Merchants maintain that the fee charged for debit cards, also called an “interchange” fee, is too high. Banks and Visa and MasterCard say the fee takes into account the cost of setting up and maintaining a secure and sophisticated debit payment system.

Last year, $1.21 trillion in purchases were paid with debit cards processed through the Visa and MasterCard networks, generating $19.7 billion in fees paid by merchants, according to data from The Nilson Report, a trade publication. Most of the fees went to banks that issue debit cards.

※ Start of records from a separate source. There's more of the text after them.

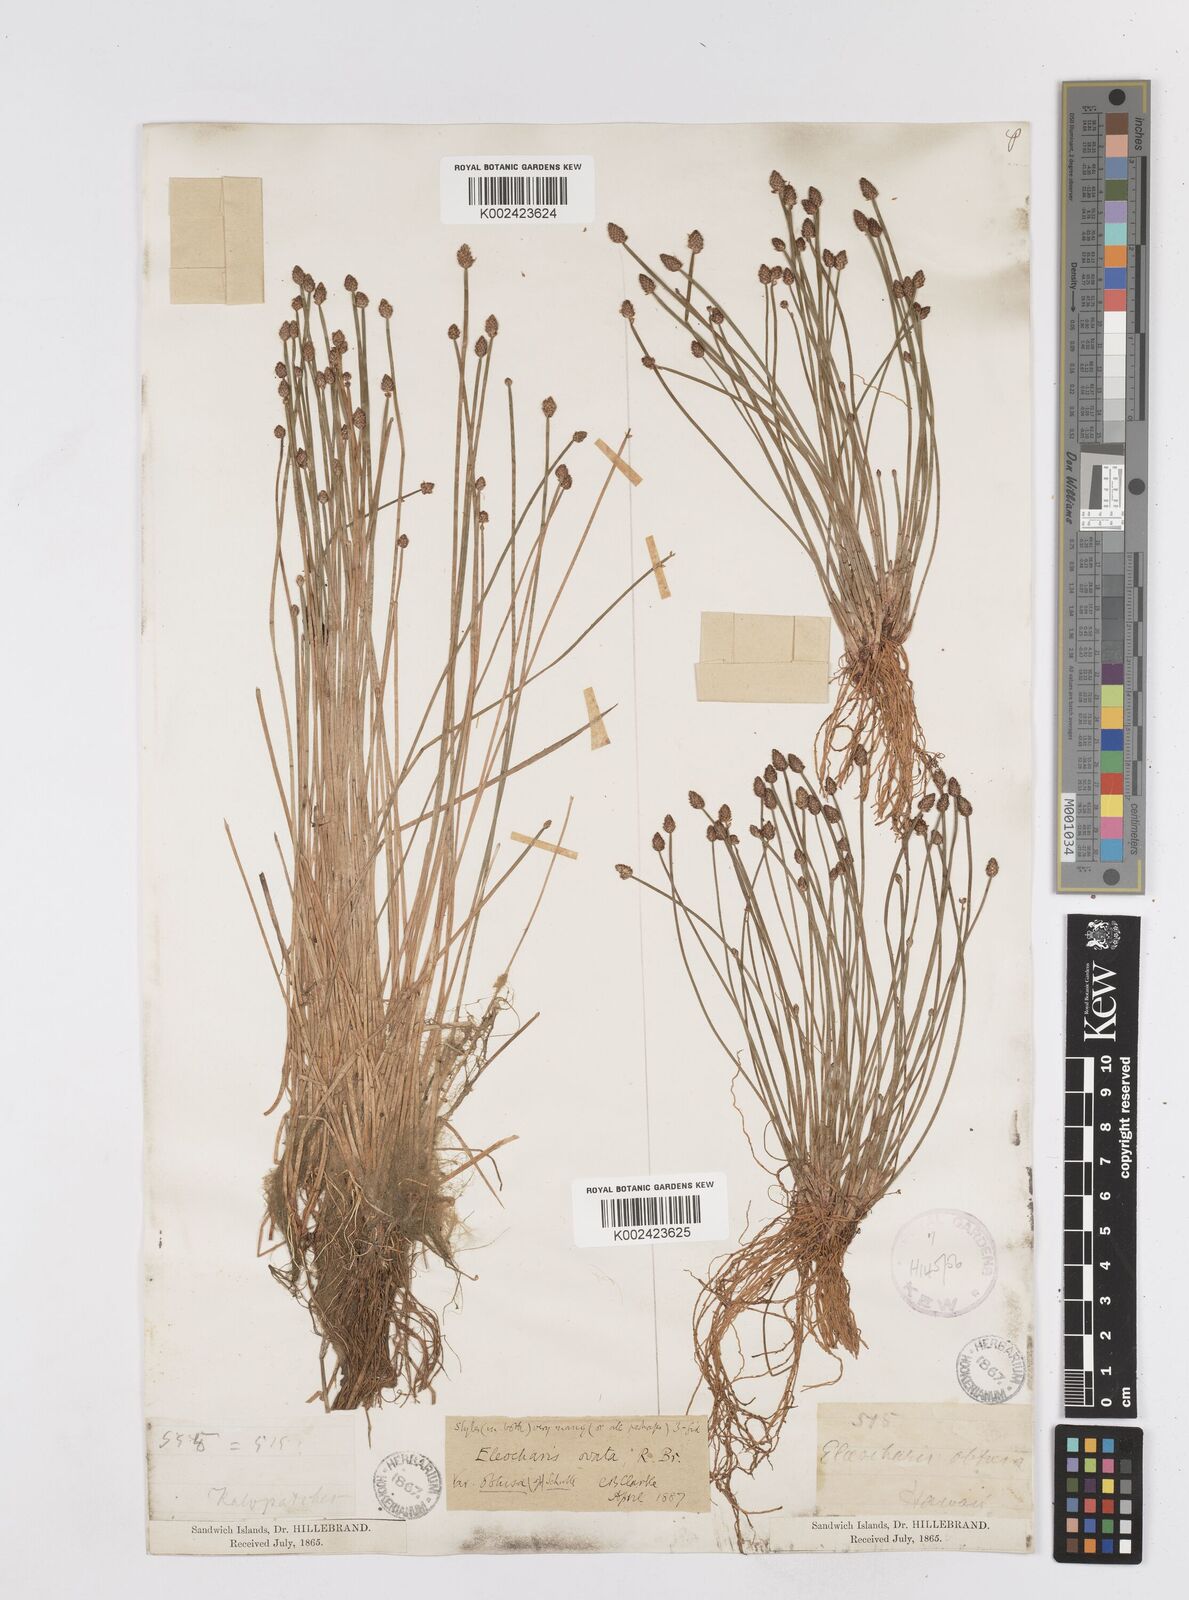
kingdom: Plantae
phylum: Tracheophyta
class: Liliopsida
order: Poales
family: Cyperaceae
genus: Eleocharis
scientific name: Eleocharis obtusa
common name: Blunt spikerush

While the largest banks and the largest retailers have the most dollars riding on the congressional outcome, the two combatants have cast the debate in terms of hurting small community banks and credit unions on one side or small businesses on the other.

The Senate proposal, written by Sen. Dick Durbin, D-Ill., would require the Federal Reserve to set “swipe” fees for debit cards that are “reasonable and proportional” to the cost of processing the transaction. To win votes for it, Durbin exempts banks that have assets of $10 billion or less.

But small banks and credit unions argue they would still be hurt, saying they, too, would have to lower their fees to remain competitive with larger institutions whose fees would be lowered by the Fed.

“Currently, the smallest credit union and the largest bank in the world receive the same interchange fee when their respective customer uses their debit card,” Fred Becker, president and chief executive of the National Association of Federal Credit Unions, wrote last week to Fed Chairman Ben Bernanke. “The interchange amendment, however, destroys this equal footing.”